Copeland kicks off city council campaign in Hartsville

December 20, 2018 GMT

HARTSVILLE, S.C. - Casey Copeland kicked off his campaign for the District 6 seat on the Hartsville City Council on Tuesday and said curbing crime in Hartsville and making the city safer will be top priorities for him if elected.

As of late Tuesday, Copeland, the director of Florence-Darlington Technical College’s Hartsville site, and Bobby McGee of McGee Financial Group in Hartsville and Florence, were the only two candidates to have filed to run for the seat in a special election on Feb. 19.

Former Councilman Billy Shirley resigned from the seat in November after 16 years on the council. Shirley and his wife, Johnna, are moving to Anderson to be closer to their sons and grandchildren and where Johnna Shirley has secured a job with Anderson University.


Whoever wins the special election will serve the remainder of Shirley’s term, which expires next November. The seat will be up for election for a full four-year term in the November 2019 general municipal election.

This is Copeland’s second bid for the seat. He ran for it in 2015 but lost by a single vote to Shirley 53 – 52.

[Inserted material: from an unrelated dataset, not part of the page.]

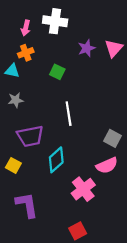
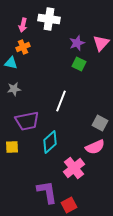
green square: (57, 72) -> (79, 64), moved
white line: (69, 114) -> (61, 101), turned 30
yellow square: (13, 165) -> (12, 147), turned -32
purple L-shape: (27, 205) -> (47, 192), moved

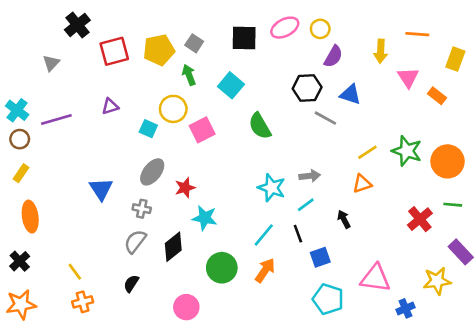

The filing period for the special election closes at noon on Friday.

Before making his remarks, Copeland received an endorsement from former Hartsville Mayor Bill Gaskins, also a former council member. “I believe Casey is the best candidate for all of the citizens of Hartsville,” Gaskins said.

“I’m not a politician. I don’t care for politics as usual,” Copeland said. He said he will not accept campaign contributions.

Copeland read from something he wrote in 2015 when his home was broken into: “I am angry and I am hurt not because our laptop is gone but because the pictures of my daughter from when she was born in the hospital and I first held her, when I changed her first diaper clumsily, when I first touched her little toe were on that computer,” he wrote. And while those images are etched in his memory, his daughter will never be able to see them or share them with anyone, he wrote.

He praised the work of Hartsville police on the case, but said what happened could not be undone.

Copeland said crime affects everyone in the community.

Improving traffic safety will also be a focus, he said. “Distracted driving is at epidemic levels now making it very dangerous to enjoy a simple walk in the neighborhood,” Copeland said. “Our kids cannot ride bikes in the streets like we once could.” He said he knows people who have lost their lives to distracted driving.


Copeland called for stepped-up enforcement of existing laws, something he said can be done without adding to residents’ tax burden.

He suggested more street cameras and said the city should work with business and industry on finding creative funding methods because they have a stake in a safer community as well. The city has security cameras in some areas of downtown now.

“We must make Hartsville safe or it doesn’t matter how many restaurants we have or how many waterparks we have,” he said. “Without safety we won’t be able to maintain what we have. We will not have economic development. We won’t have jobs. We won’t have housing.”

He said city officials need to listen more to residents and suggested a listening tour for officials across the city.

“We must change our perspective from one of bickering over resources to one collective approach that looks through the eyes of our kids,” Copeland said. He called for ending the “tug-of-war” among council districts.

Copeland also said the city needs to keep residents better informed about how their tax dollars are spent through better communication and transparency.

McGee announced his candidacy last week and said he wants to “give back to the city and the community that have supported me and my family for 30 years.”

City council elections in Hartsville are nonpartisan.

Candidates for the special election must file with the city clerk’s office at Hartsville City Hall, 100 E. Carolina Ave., and pay a $38.25 filing fee.

Persons wishing to vote in the special election must be registered to vote by Jan. 20. To register, contact the Darlington County Board of Elections and Registration at 131 Cashua St., Darlington or call 843-398-4900.